* _WORK ITEM_
Please return each entry that follows exactly as written, and keep the pictures out.

▬▬▬

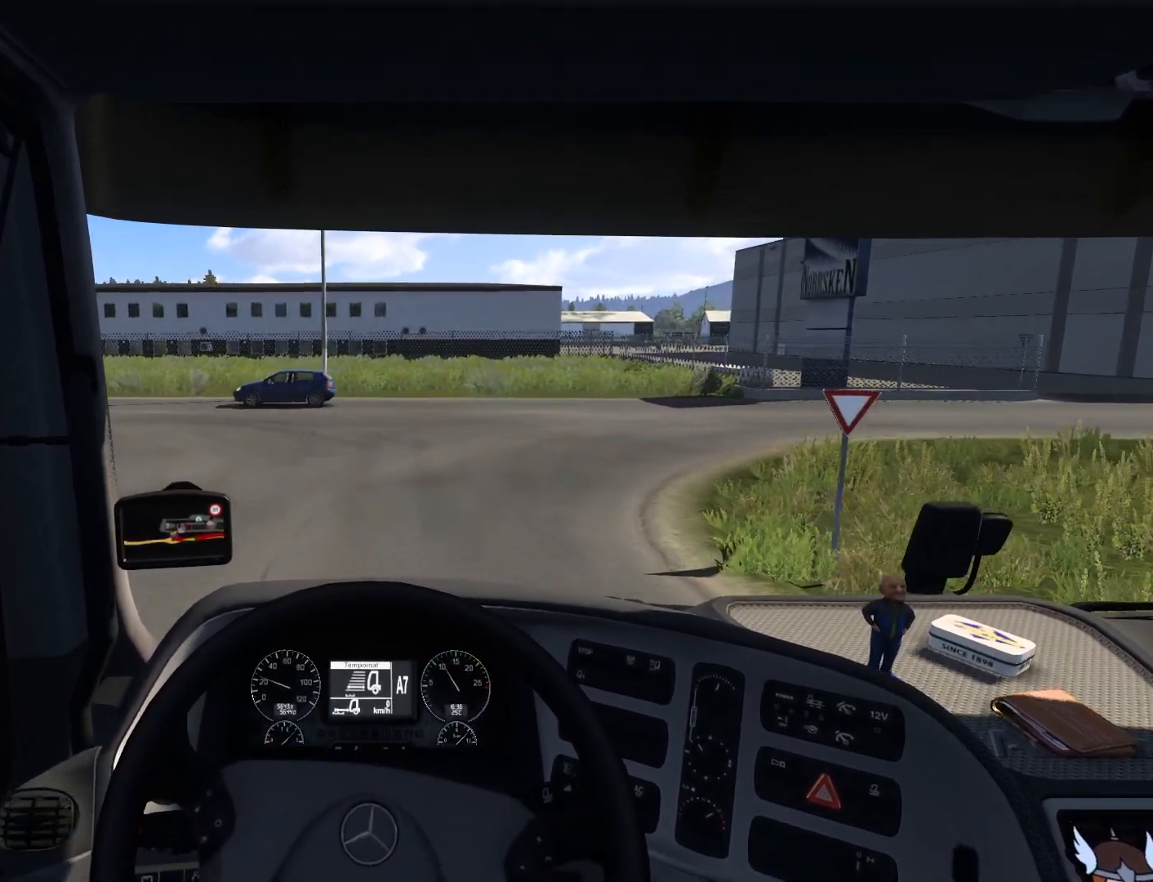
{"buttons": [], "left_stick": "center", "events": []}
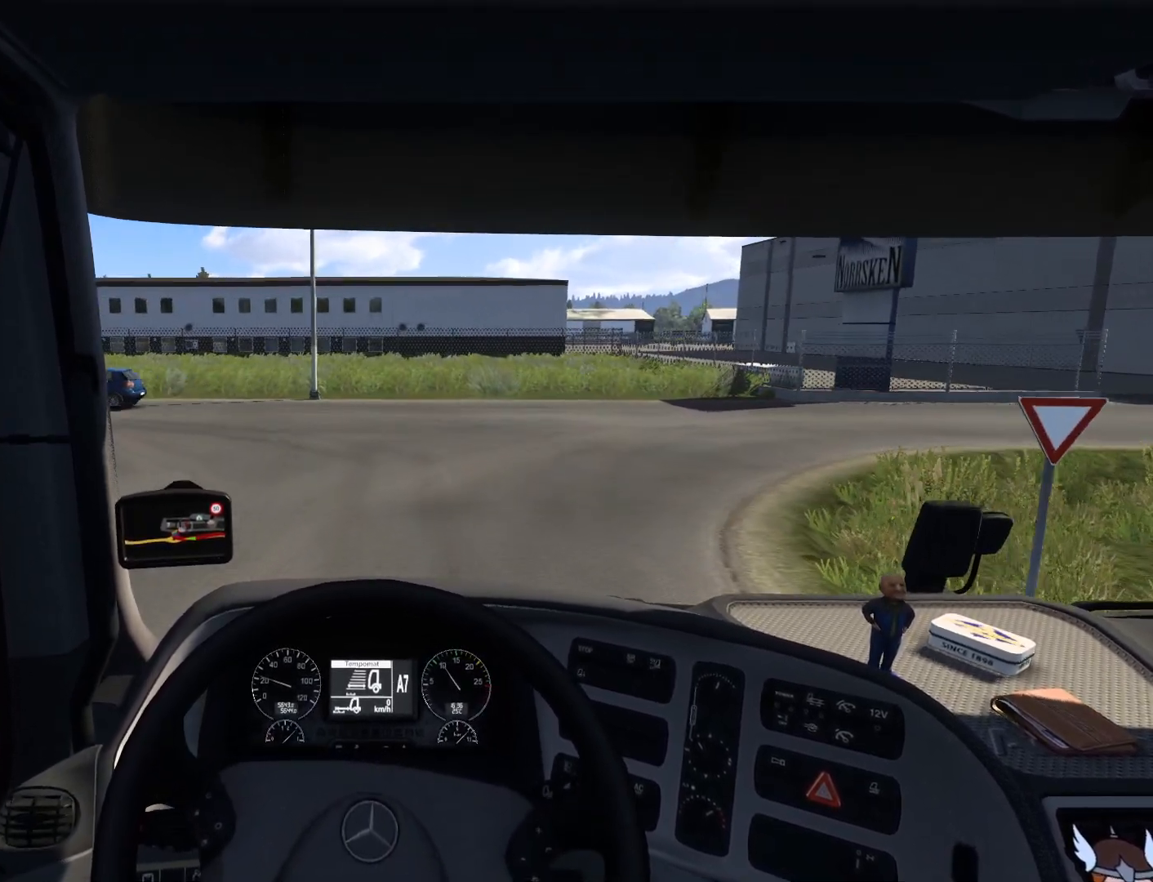
{"buttons": [], "left_stick": "center", "events": []}
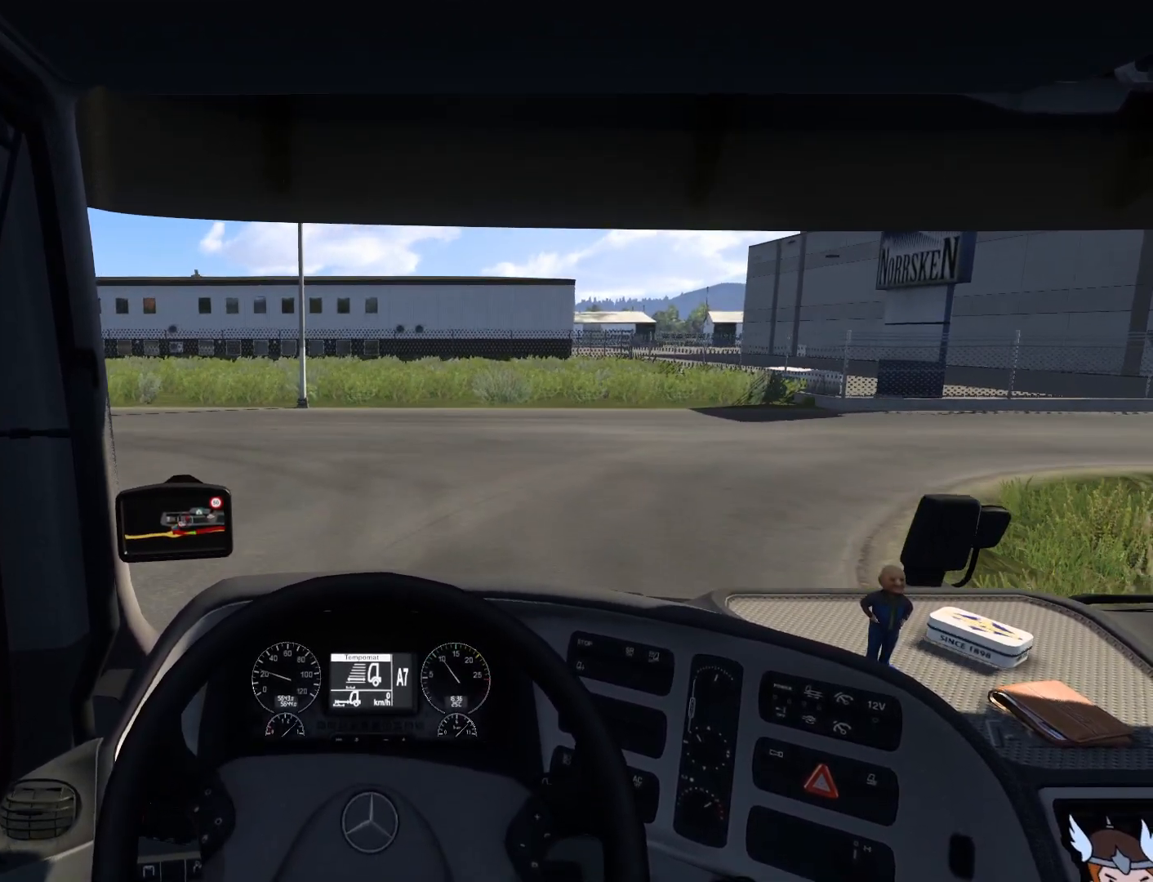
{"buttons": [], "left_stick": "right", "events": [[300, "left_stick", "right"]]}
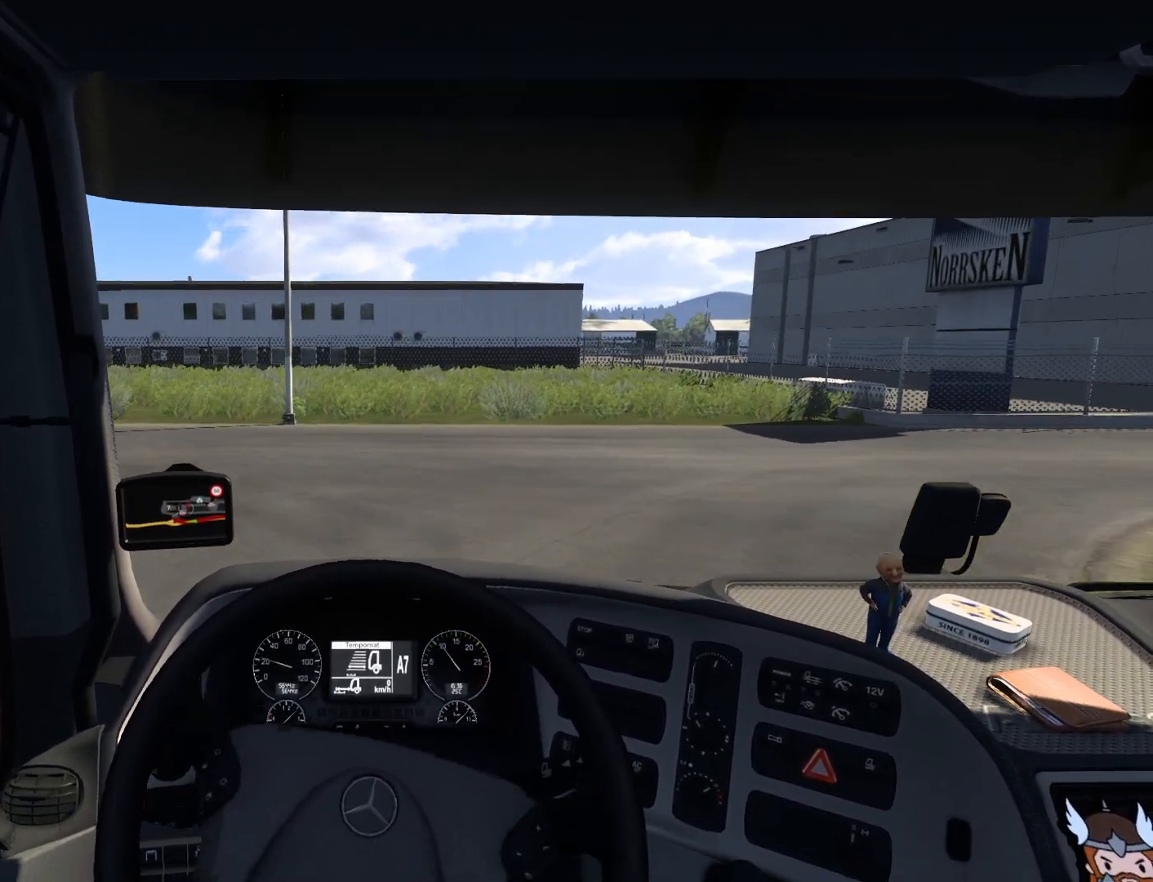
{"buttons": [], "left_stick": "right", "events": [[250, "L2", "down"], [383, "L2", "up"]]}
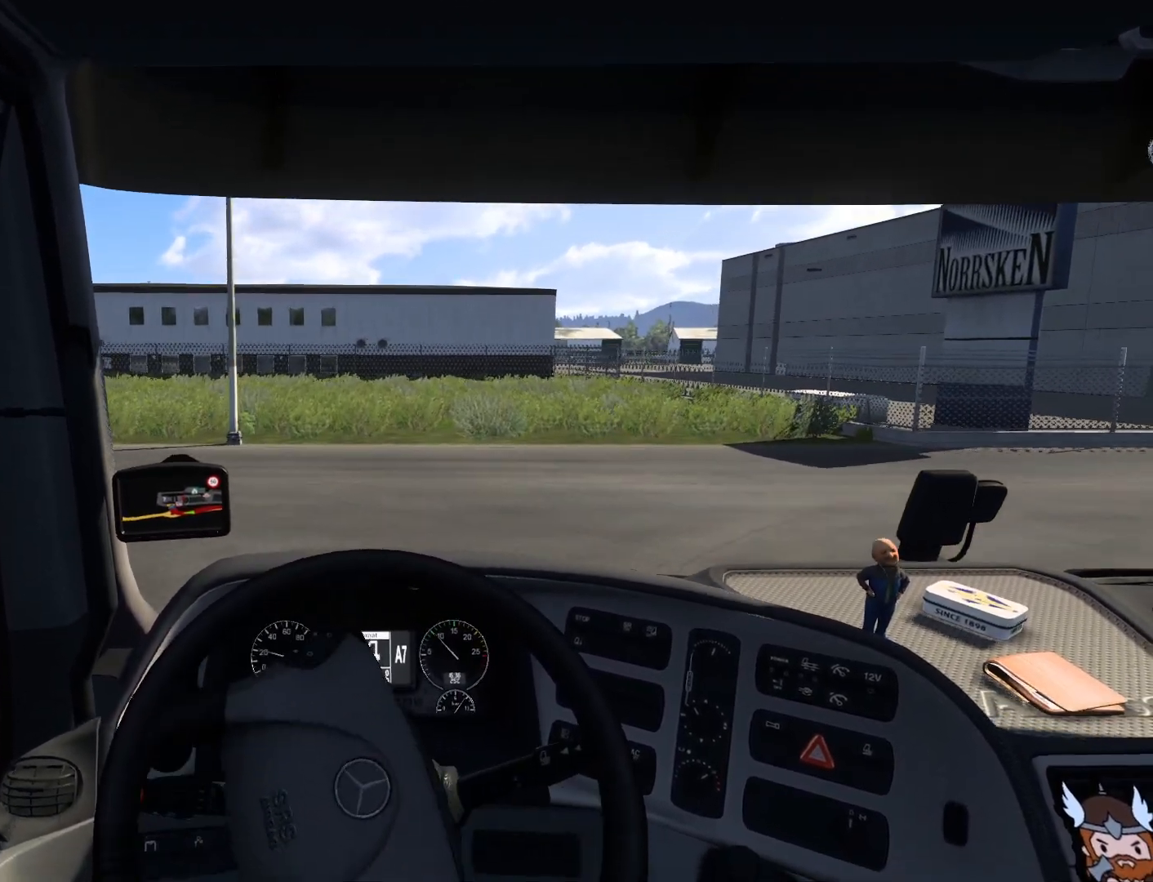
{"buttons": [], "left_stick": "right", "events": []}
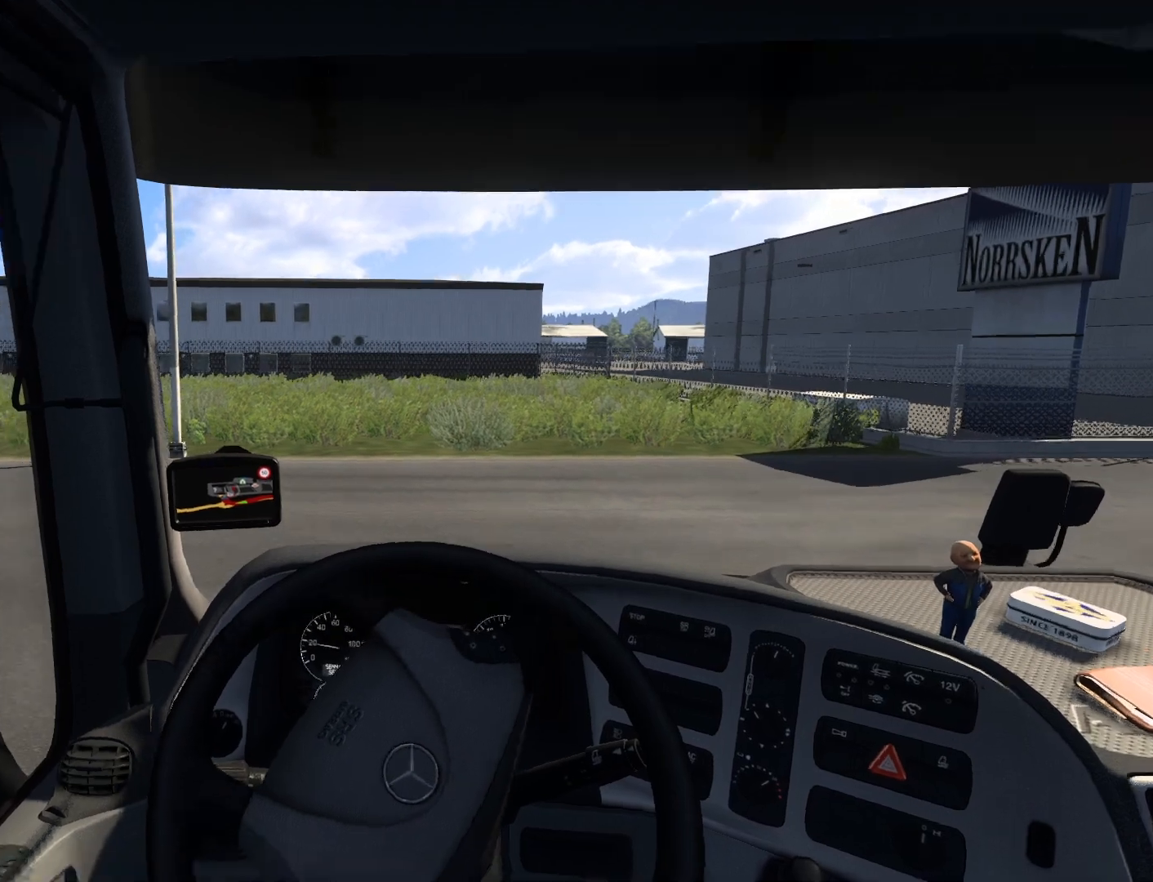
{"buttons": [], "left_stick": "right", "events": []}
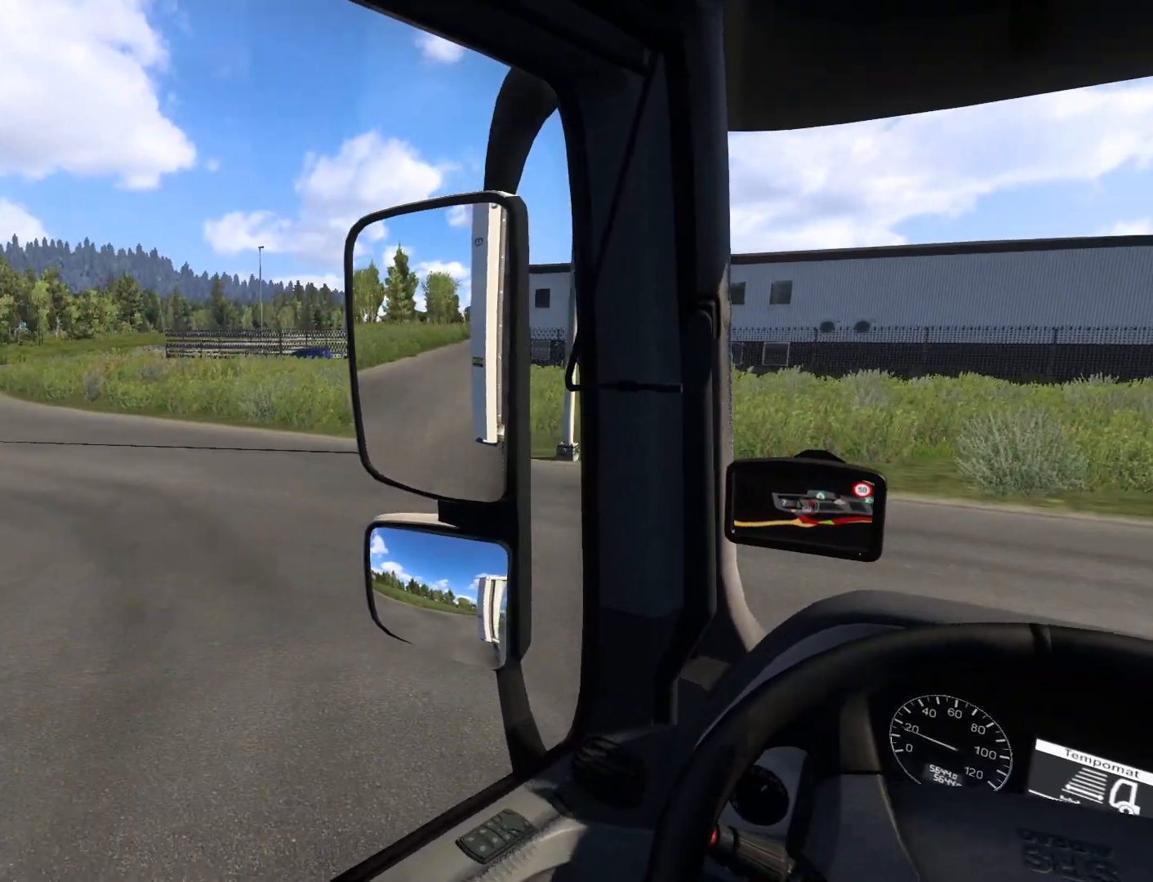
{"buttons": [], "left_stick": "right", "events": []}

▬▬▬

* _SOLUTION FOR THIS EXERCISE_
{"buttons": [], "left_stick": "center", "events": []}
{"buttons": [], "left_stick": "center", "events": []}
{"buttons": [], "left_stick": "right", "events": [[300, "left_stick", "right"]]}
{"buttons": [], "left_stick": "right", "events": [[250, "L2", "down"], [383, "L2", "up"]]}
{"buttons": [], "left_stick": "right", "events": []}
{"buttons": [], "left_stick": "right", "events": []}
{"buttons": [], "left_stick": "right", "events": []}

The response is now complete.